Israel Hofsheet has demanded that the IDF overhaul its criminal prosecution policy for draft evaders, arguing in a letter warning of a possible High Court petition that the army treats soldiers and reservists who fail to report for service more harshly than those who never enlist at all.

The letter, dated Tuesday and sent on behalf of the organization by attorney Ran Cohen Rochverger, a former chief military defense attorney, asks Attorney-General Gali Baharav-Miara, Military Advocate-General Maj.-Gen. Itai Ofir, and the head of the High Court department in the State Attorney’s Office, to conduct a “fundamental and renewed” review of the military prosecution’s policy for indicting draft evaders.

The demand comes days before the state must update the High Court of Justice, by June 1, on steps taken to enforce the duty to draft ultra-Orthodox (haredi) men, including through criminal enforcement.

It also comes as the IDF warns of a worsening wartime manpower shortage, with thousands of combat soldiers missing from the ranks and regular and reserve soldiers repeatedly carrying the burden of the war.

The High Court has already expressed deep dissatisfaction with the state’s enforcement of its haredi draft rulings. In an April hearing, justices pressed the state over the lack of proactive enforcement in haredi population centers and questioned whether draft evaders were being meaningfully detained or merely given additional notices to report.

The High Court of Justice in Jerusalem
The High Court of Justice in Jerusalem (credit: OREN BEN HAKOON/ISRAEL HAYOM/POOL)

Israel Hofsheet narrows dispute on IDF policy

Israel Hofsheet’s new argument narrows the dispute from the broader political fight over haredi enlistment to a more specific claim: that the IDF’s own criminal enforcement policy is discriminatory.

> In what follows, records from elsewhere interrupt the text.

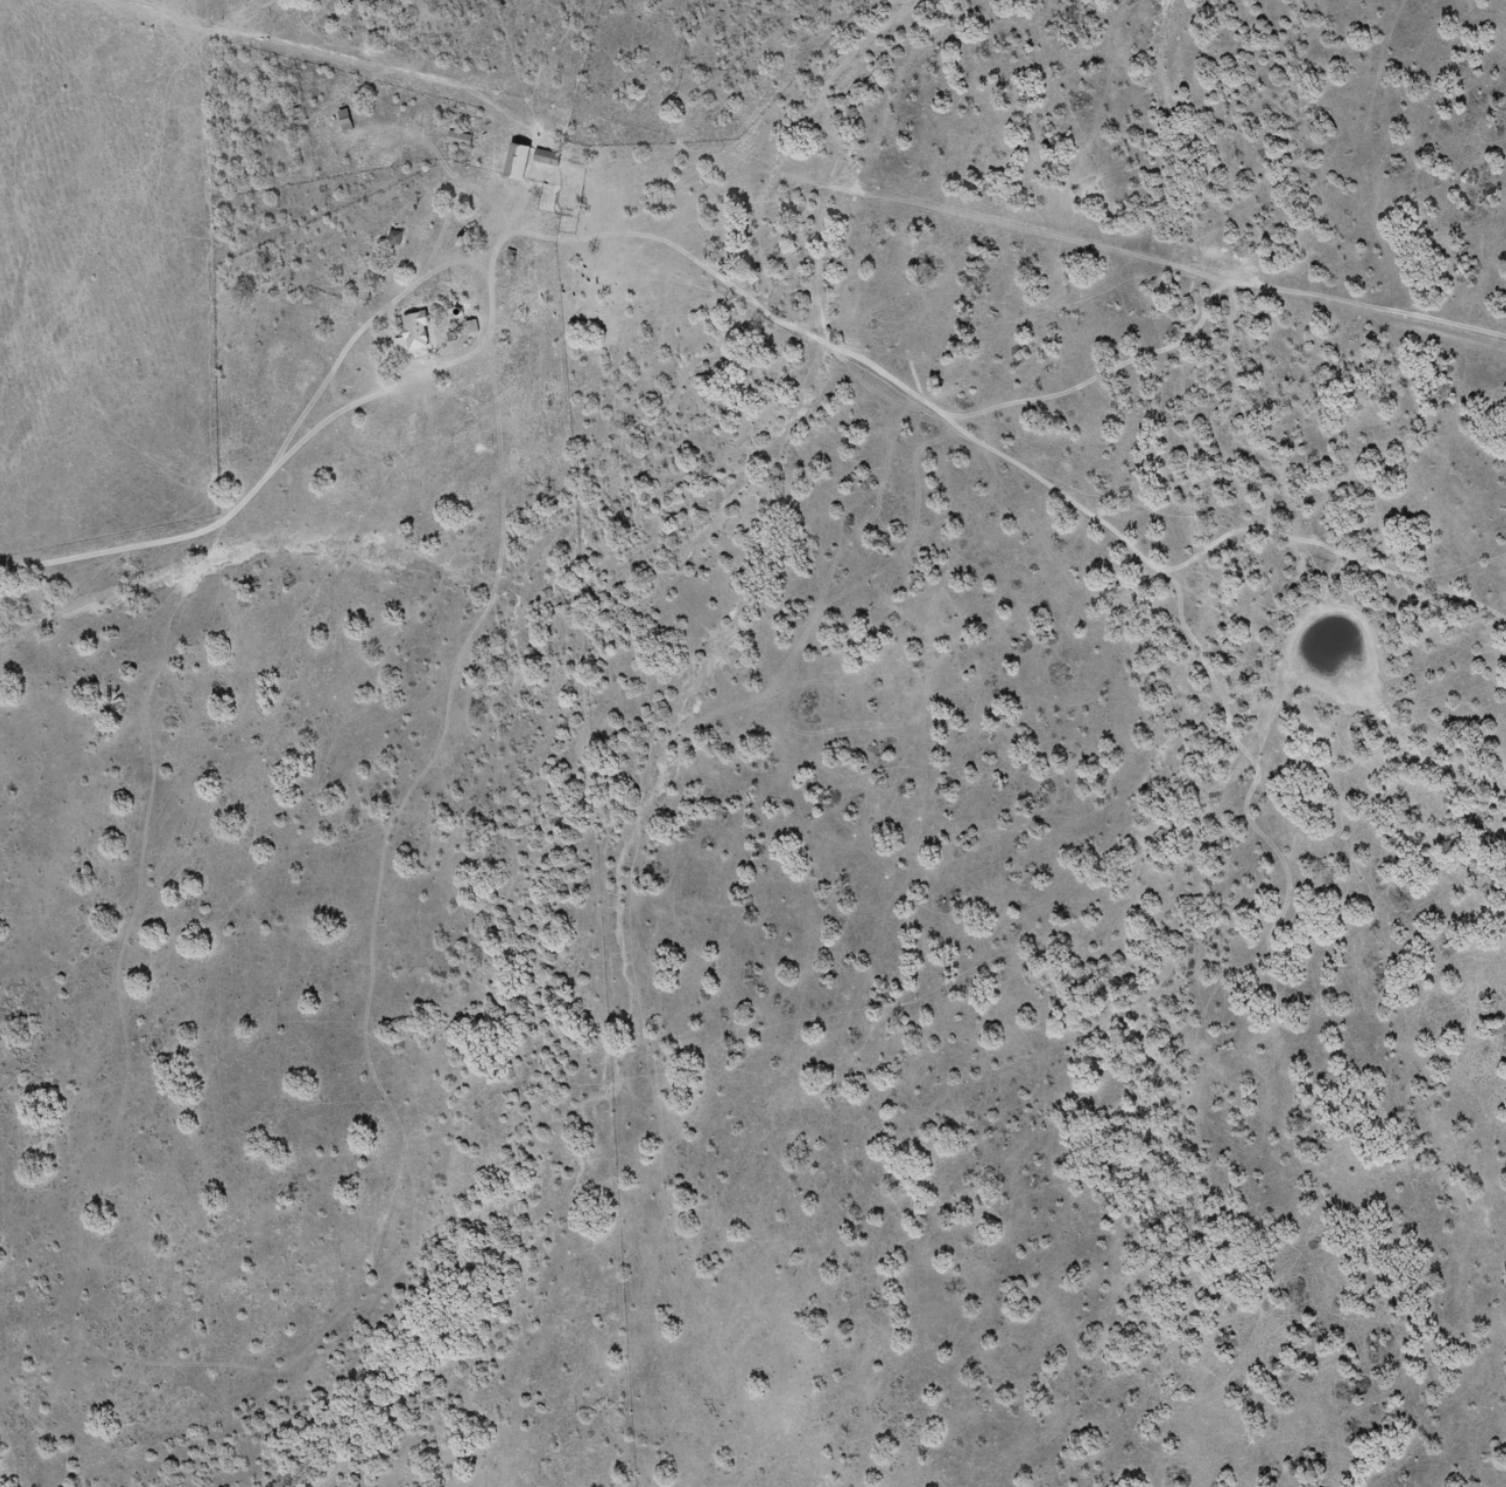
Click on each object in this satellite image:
building: (345, 120)
building: (459, 138)
building: (547, 157)
building: (517, 161)
building: (395, 237)
building: (413, 334)
road: (288, 517)

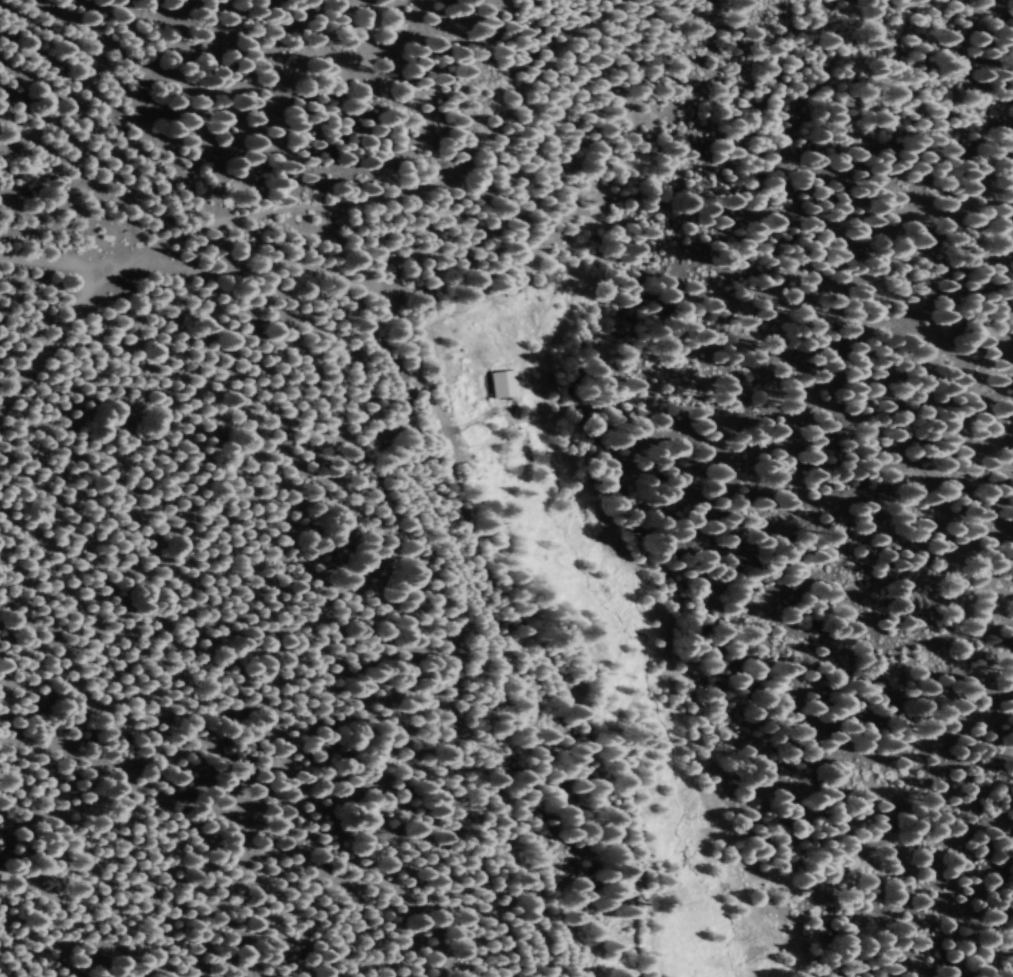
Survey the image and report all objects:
road: (326, 200)
road: (184, 283)
building: (506, 383)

According to the letter, under current military prosecution guidelines, a regular soldier who deserts can generally be indicted after more than 100 days of absence. A person who reports to the induction base but leaves before being placed in a unit can generally be indicted after 180 days. A reservist who fails to report under an emergency call-up can face criminal proceedings from the first day of absence.

By contrast, the letter says, a draft evader who never reports to the IDF at all generally faces indictment only after 540 days - a year and a half - of absence. The letter says that some 76,000 people are currently classified as draft evaders or subject to draft orders, around 80% of whom are haredi.

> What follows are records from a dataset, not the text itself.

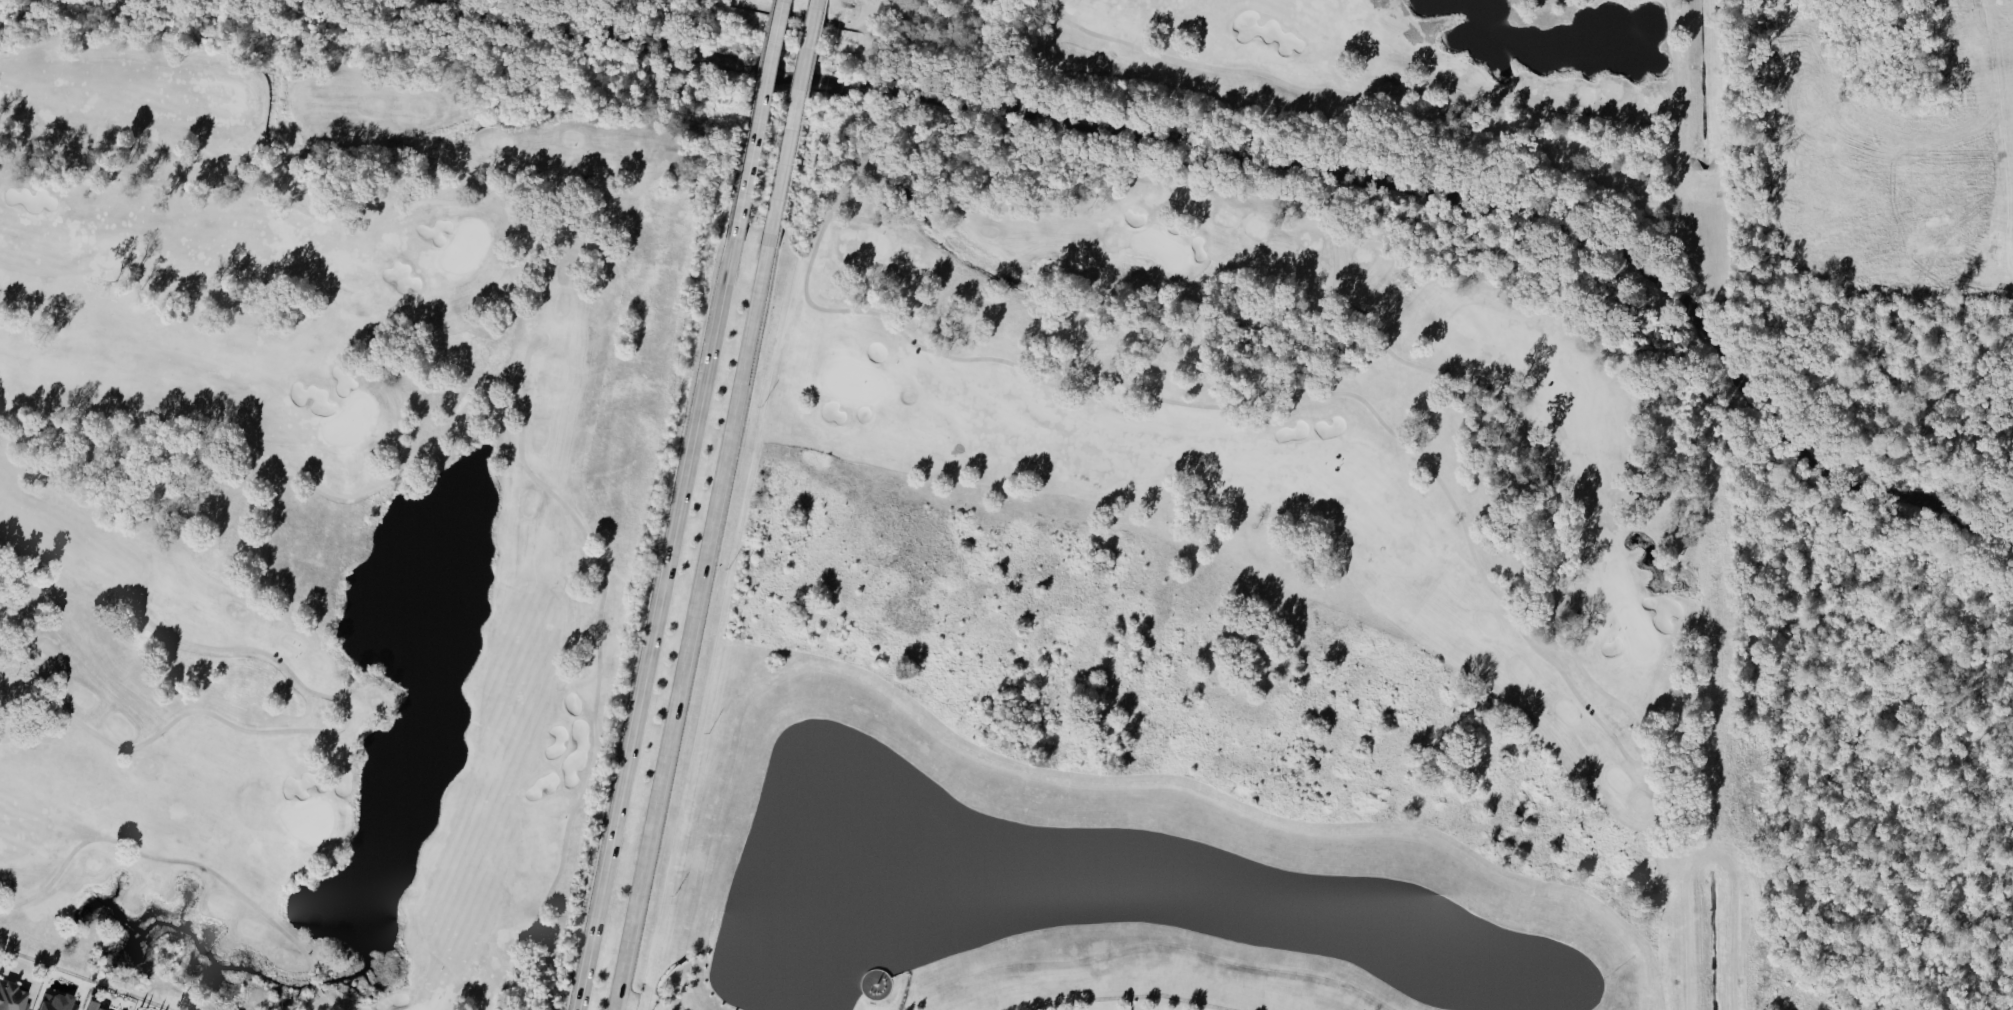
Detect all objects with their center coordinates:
road: (759, 119)
road: (792, 123)
river: (1258, 165)
park: (1282, 356)
park: (315, 505)
road: (659, 624)
road: (695, 628)
building: (11, 997)
building: (55, 1003)
building: (91, 1006)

That 540-day threshold is the core of Israel Hofsheet’s demand.

The organization argues that the current policy turns military enforcement “on its head”: the more a person has already entered the system, served, or contributed, the faster the army acts against him when he fails to report; the more completely a person avoids the system from the outset, the longer he is spared criminal proceedings.

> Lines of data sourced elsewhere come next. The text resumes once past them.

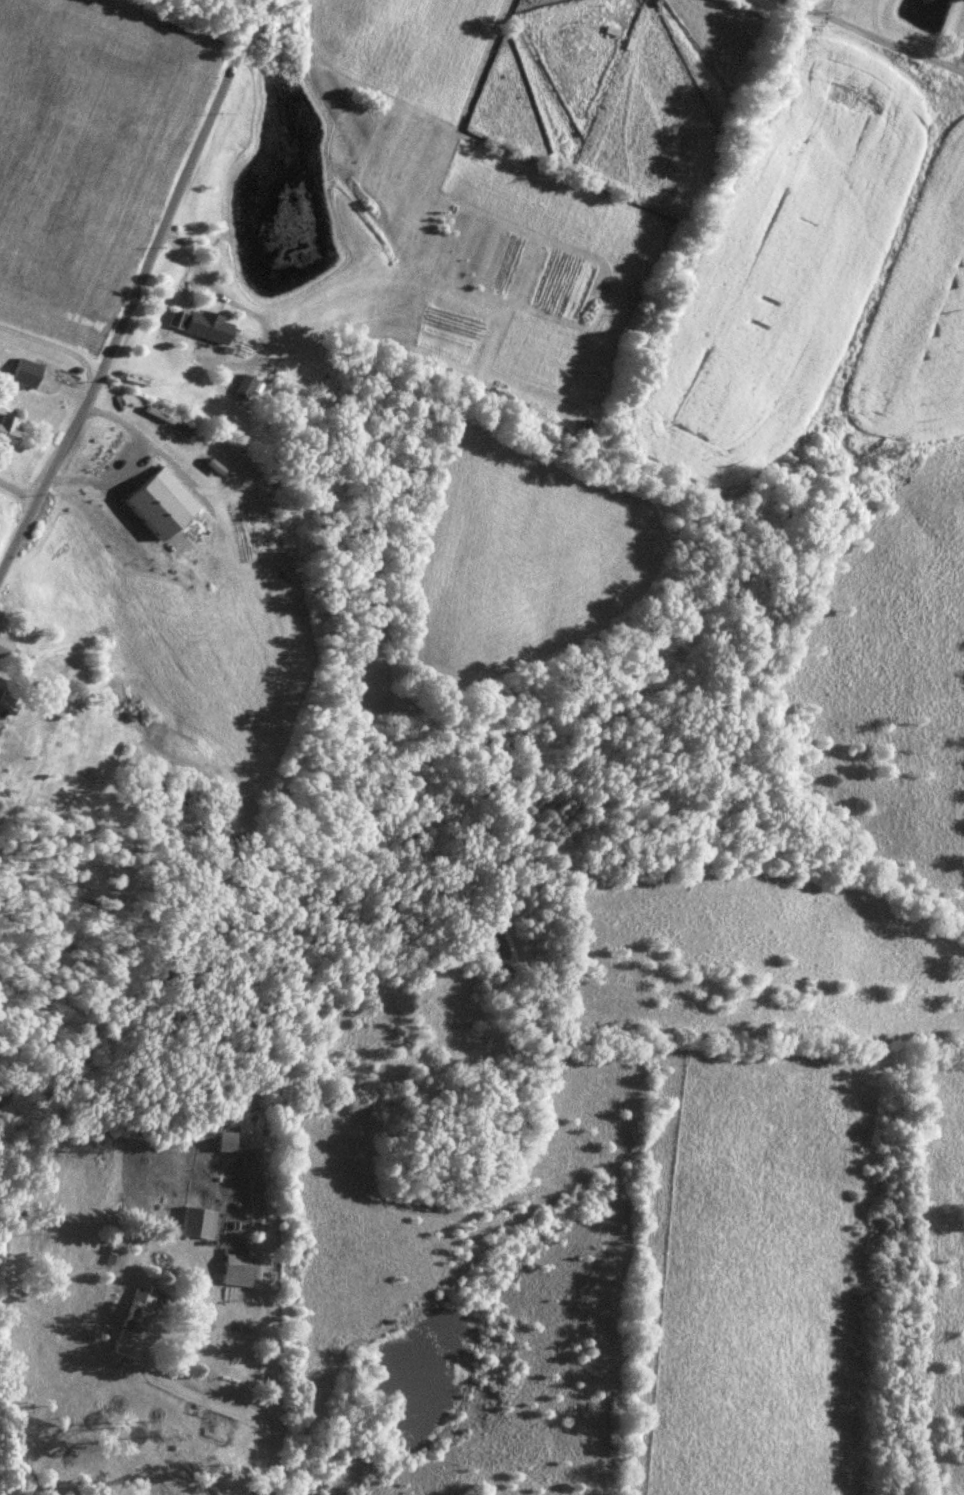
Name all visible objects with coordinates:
road: (795, 1)
road: (135, 290)
building: (201, 324)
building: (28, 371)
building: (10, 423)
road: (17, 495)
building: (2, 706)
building: (66, 712)
building: (201, 1221)
building: (241, 1269)
building: (139, 1322)
road: (277, 1396)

The letter stresses that this is not a matter requiring new legislation or a cabinet decision. It argues that the indictment threshold is set in the chief military prosecutor’s guidelines and can be changed by the military prosecution itself, under the authority of the Military Advocate-General and, where relevant, the Attorney-General.

State policy intends to toughen policy on 'draft evaders'

The letter also says the state previously told the High Court it intended to toughen the policy by lowering the indictment threshold for draft evaders from 540 days to 365 days, effective April 30. Israel Hofsheet claims that the change has not been implemented. In any event, the organization argues, even a one-year threshold would still be inadequate during wartime.

A full year before criminal enforcement begins, the letter argues in substance, cannot be treated as a serious response while reservists are being called up again and again, and regular soldiers are stretched to the limit.

The IDF’s manpower crisis has become one of the central pressures behind the haredi draft fight. Defense officials have warned that combat units could face a severe shortage by the end of the year, while the army is operating across multiple arenas and relying heavily on repeated reserve service.

The organization also argues that the indictment policy cannot be separated from the arrest policy. Lowering the threshold on paper, it says, will not ensure equal enforcement if the state continues to avoid making meaningful arrests in practice in the population where most draft evasion is concentrated.

The letter calls for the IDF to lower the criminal indictment threshold for draft evaders substantially, at least to the 180-day threshold applied to those who report to the induction base and then leave. Israel Hofsheet argues that there is no justification for treating those who never report more leniently than those who report and then desert.

At its heart, the demand reframes the haredi draft dispute as a question not only of how many haredi men are drafted, or whether the government is complying with High Court rulings, but whether the army’s own enforcement system treats those who serve less fairly than those who do not serve at all.